Penn ended Dartmouth’s seven-game winning streak – second-longest in the nation – by defeating the Big Green for the 14th time in the last 15 meetings.
“We came down and we played hard,” said Dartmouth coach Buddy Teevens. “I am very proud of our offense, our defense, our special teams effort across the board. They did everything they could. A couple of opportunities we just misfired on cost us a ballgame.
“But we came down and played the way I anticipated, and I expect us to continue that style of play from this point forward.”
So does Penn coach Al Bagnoli.
“It was two good football teams,” said the dean of Ivy League coaches. “I give Dartmouth a lot of credit.. . . I thought they played well enough to win. We caught a couple breaks. I thought our kids hung in there really well. We have kids that somehow, some way, find a way to get things done. . . . We were very fortunate.

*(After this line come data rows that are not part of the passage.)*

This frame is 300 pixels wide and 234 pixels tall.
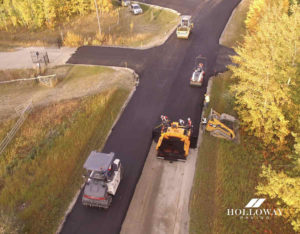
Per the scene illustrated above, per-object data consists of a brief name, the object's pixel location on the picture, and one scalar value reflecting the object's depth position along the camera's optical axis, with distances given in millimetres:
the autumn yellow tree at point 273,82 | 17422
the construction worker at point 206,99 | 21488
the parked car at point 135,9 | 44031
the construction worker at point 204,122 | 20444
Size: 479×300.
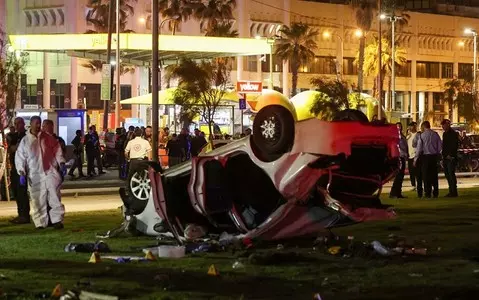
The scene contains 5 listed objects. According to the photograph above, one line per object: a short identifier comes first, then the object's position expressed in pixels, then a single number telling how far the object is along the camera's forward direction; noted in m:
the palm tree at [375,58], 76.69
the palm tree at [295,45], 72.44
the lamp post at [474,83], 67.68
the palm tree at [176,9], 68.75
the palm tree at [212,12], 70.06
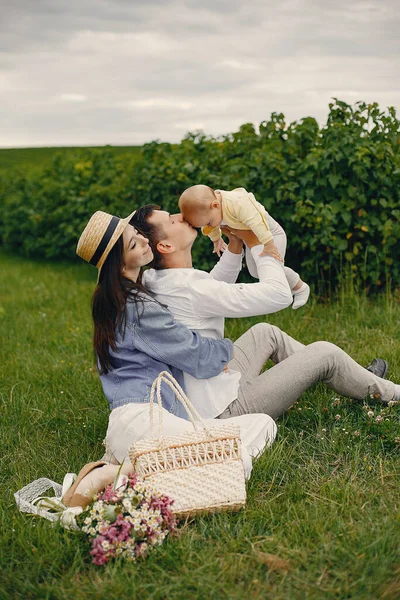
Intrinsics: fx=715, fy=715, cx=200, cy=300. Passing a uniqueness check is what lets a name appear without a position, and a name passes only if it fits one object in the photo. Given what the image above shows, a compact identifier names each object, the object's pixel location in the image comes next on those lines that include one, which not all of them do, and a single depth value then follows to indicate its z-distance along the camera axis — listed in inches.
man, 140.1
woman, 134.8
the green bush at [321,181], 237.8
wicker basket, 117.5
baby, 147.6
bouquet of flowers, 109.3
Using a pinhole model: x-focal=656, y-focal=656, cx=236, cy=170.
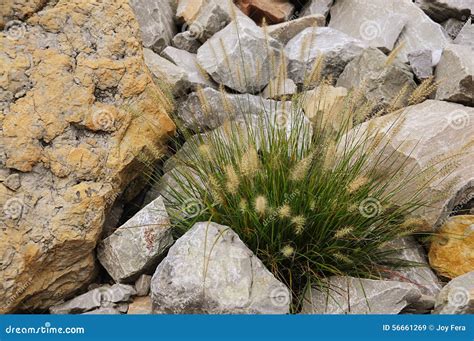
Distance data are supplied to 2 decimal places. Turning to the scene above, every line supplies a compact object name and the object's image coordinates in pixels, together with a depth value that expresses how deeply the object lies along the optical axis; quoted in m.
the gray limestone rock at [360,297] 4.15
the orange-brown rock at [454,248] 4.73
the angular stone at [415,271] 4.57
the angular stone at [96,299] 4.40
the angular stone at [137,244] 4.52
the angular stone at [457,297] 4.06
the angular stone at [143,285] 4.54
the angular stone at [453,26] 7.36
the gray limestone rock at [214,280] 3.98
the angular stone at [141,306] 4.32
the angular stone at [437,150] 4.70
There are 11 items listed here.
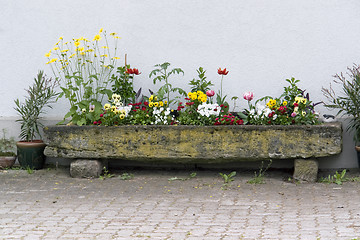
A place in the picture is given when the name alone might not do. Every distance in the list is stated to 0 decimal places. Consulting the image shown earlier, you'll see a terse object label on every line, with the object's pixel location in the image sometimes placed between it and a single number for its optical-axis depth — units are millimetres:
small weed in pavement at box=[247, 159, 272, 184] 7375
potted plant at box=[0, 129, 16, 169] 8398
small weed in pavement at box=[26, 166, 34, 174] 8062
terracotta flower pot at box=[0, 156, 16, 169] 8383
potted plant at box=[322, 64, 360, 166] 7707
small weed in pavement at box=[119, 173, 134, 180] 7692
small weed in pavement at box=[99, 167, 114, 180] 7709
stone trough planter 7277
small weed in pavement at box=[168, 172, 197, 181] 7605
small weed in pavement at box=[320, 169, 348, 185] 7310
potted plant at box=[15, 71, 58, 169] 8195
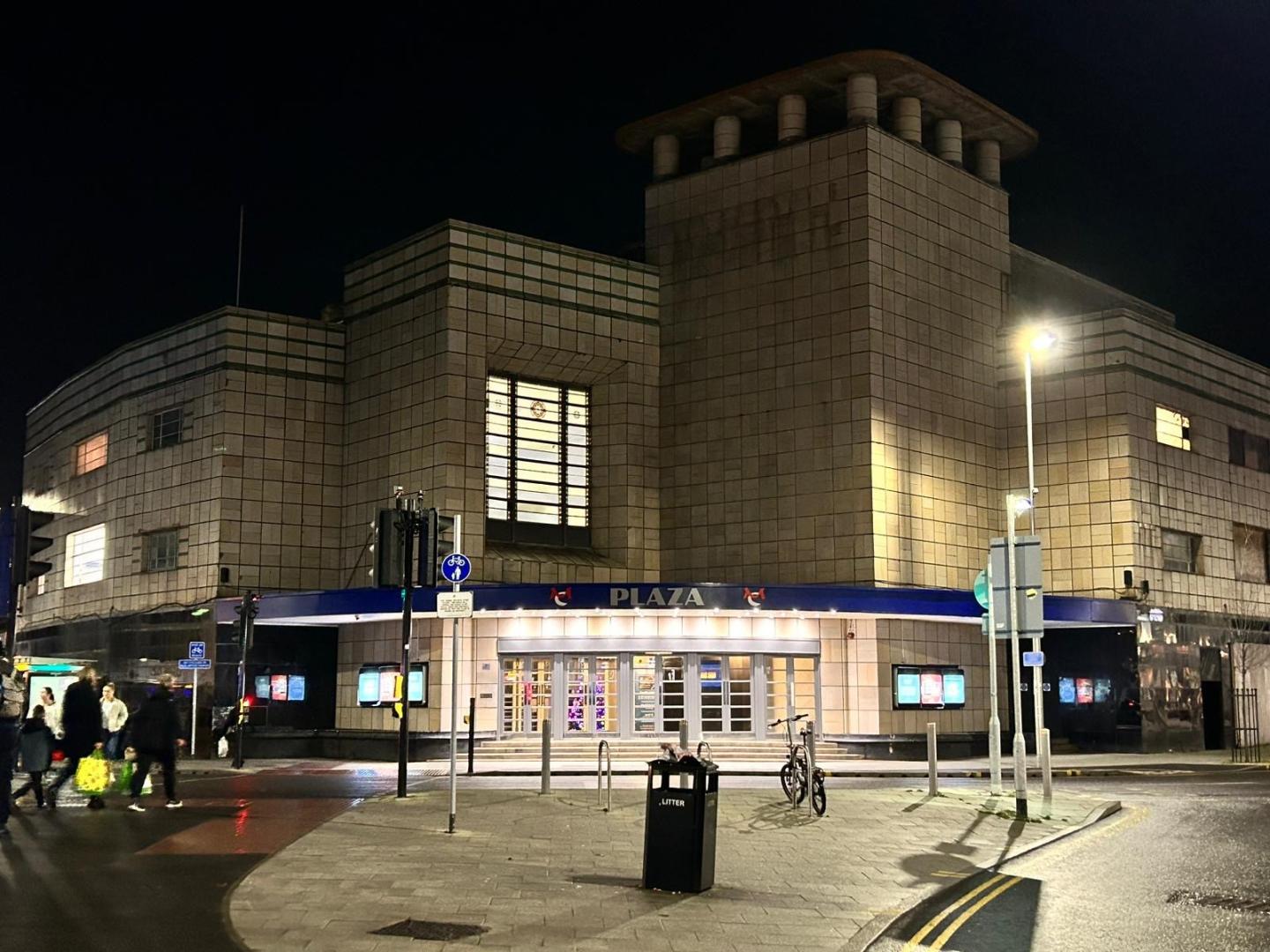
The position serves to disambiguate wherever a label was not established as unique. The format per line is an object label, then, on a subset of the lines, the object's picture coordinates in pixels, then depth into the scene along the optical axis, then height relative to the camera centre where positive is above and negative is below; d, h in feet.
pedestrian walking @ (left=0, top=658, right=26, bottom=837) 53.21 -2.82
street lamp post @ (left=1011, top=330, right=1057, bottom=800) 68.85 -1.32
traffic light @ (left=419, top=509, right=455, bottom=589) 71.92 +6.34
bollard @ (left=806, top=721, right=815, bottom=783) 67.20 -4.34
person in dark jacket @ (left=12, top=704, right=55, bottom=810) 64.13 -4.24
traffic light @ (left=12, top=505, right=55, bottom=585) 45.93 +4.04
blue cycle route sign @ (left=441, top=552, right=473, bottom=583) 63.98 +4.58
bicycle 66.90 -5.88
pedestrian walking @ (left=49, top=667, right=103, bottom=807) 64.80 -3.14
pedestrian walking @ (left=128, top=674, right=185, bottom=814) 66.39 -3.64
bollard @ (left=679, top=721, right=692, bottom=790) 83.53 -4.46
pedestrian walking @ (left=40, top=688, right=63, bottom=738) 91.97 -3.68
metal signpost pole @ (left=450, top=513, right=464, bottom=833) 55.91 -2.56
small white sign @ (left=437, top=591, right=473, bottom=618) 58.29 +2.54
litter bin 43.27 -5.42
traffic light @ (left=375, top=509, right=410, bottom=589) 73.31 +6.14
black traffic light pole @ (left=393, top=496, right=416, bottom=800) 72.84 +3.56
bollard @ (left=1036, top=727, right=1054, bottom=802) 68.69 -4.96
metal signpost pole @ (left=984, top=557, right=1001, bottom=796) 76.62 -4.63
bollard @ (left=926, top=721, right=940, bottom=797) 75.15 -5.57
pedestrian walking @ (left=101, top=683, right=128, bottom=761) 85.61 -3.74
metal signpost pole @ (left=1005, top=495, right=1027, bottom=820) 65.10 -1.37
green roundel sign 77.10 +4.40
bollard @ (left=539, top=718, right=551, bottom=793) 75.77 -5.26
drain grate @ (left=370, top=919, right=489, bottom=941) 36.19 -7.29
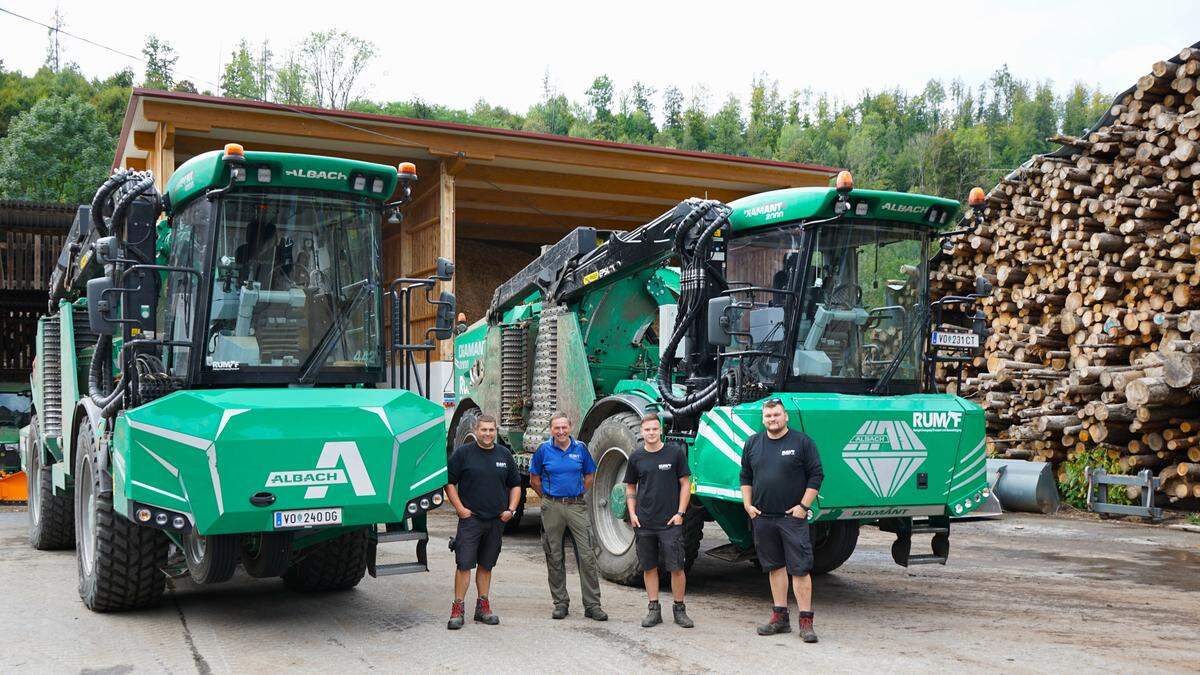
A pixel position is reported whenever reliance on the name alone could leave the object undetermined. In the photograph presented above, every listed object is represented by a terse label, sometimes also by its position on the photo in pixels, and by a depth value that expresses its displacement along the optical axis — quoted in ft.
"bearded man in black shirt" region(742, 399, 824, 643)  24.47
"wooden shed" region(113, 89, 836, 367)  57.11
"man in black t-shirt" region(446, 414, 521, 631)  25.57
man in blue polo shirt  26.27
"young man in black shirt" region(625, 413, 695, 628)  26.25
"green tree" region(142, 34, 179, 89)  295.62
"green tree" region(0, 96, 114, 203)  143.64
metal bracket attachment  44.86
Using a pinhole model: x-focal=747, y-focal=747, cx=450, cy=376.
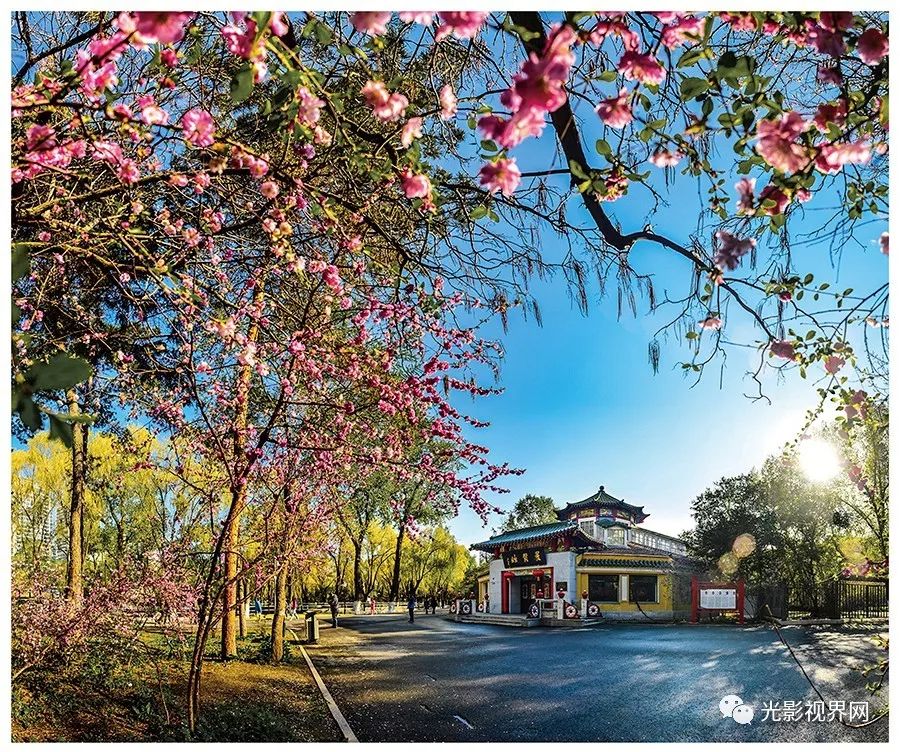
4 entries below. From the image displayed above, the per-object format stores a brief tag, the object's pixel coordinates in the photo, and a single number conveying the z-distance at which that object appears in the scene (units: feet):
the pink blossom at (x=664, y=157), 5.70
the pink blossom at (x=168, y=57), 5.56
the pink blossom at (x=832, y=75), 5.36
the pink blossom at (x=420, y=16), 4.82
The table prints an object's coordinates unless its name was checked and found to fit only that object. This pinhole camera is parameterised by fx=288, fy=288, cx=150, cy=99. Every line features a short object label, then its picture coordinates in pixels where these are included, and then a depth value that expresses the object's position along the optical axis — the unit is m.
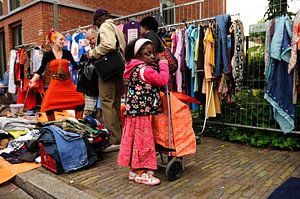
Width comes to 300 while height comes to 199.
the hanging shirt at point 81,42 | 7.59
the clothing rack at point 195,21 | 4.95
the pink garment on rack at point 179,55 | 5.24
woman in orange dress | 5.39
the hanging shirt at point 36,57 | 8.41
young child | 3.26
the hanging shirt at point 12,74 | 9.21
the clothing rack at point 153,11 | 6.84
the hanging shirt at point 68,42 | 7.99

“I think Dartmouth is a legitimate football team that is going to cause everybody problems this year. I think they do a lot of really good things from a coaching perspective, how they utilize their personnel. It was a great game if you are a spectator. If you are a coach on either side, it had so many highs and lows and peaks and valleys, you don’t know how to react. Really, it was the last man standing.”
Dartmouth opened the scoring after Andrew “Troy” Donahue picked off Ragone’s second pass to give the Green possession at the Penn 26. Six plays later Pierre burst over from the 1.
Penn answered on the ensuing series with help from a 52-yard Ryan Mitchell pass from Ragone (17-of-28 for 213 yards with one TD and two interceptions). Ragone hit Ty Taylor from four yards out to make it 7-7 after one period.
Penn took a 14-7 lead when Williams dropped back to pass at the Quakers’ 16 and his arm was hit by defensive back Sam Chwarzynski. Park, who would block the potential gamewinning field goal, grabbed the bounding ball on one bounce and set off toward the Big Green end zone. Well ahead of the chasing Dartmouth players with an escort between him and the would-be tacklers, the 240-pound linebacker slowed to a crawl with about 20 yards to go but somehow made it the rest of the way.
The Big Green had a golden opportunity to tie the game before halftime after a defensive three-and-out, a short punt and Bo Patterson’s 10-yard return set the visitors up midfield with 2:38 remaining.
But after a 17-yard Williams run for a first down, the quarterback and Dean Bakes just missed on a pass in the end zone. On fourth-and-two at the Penn 25 the Big Green eschwered the field goal, rolled the dice and saw Penn’s Evan Jackson knock away a pass intended for Victor Williams as the half ended with Penn leading, 14-7.
The Big Green made it 14-all after Runger’s interception gave Dartmouth the ball at the Penn 44 early in the third period. Pierre did the bulk of the work with consecutive carries of 8, 14, 6 and 3 yards on the drive before Williams hit a tumbling Bakes from the 11.
Penn answered right back with a 78-yard march capped by a three-yard run by reserve tailback Mike Elespuru to make it 21-14 after three quarters.
Dartmouth evened the score at after Pierre exploded up the middle on a 58-yard burst before being hauled down at the two. On the next snap Williams kept on a run to the right to tie the game with 10:18 to play.
The Big Green seemed poised to break the tie when Williams drove Dartmouth from its own 20 to the Penn 22 on its next possession only to see the Big Green quarterback throw the first interception of his career.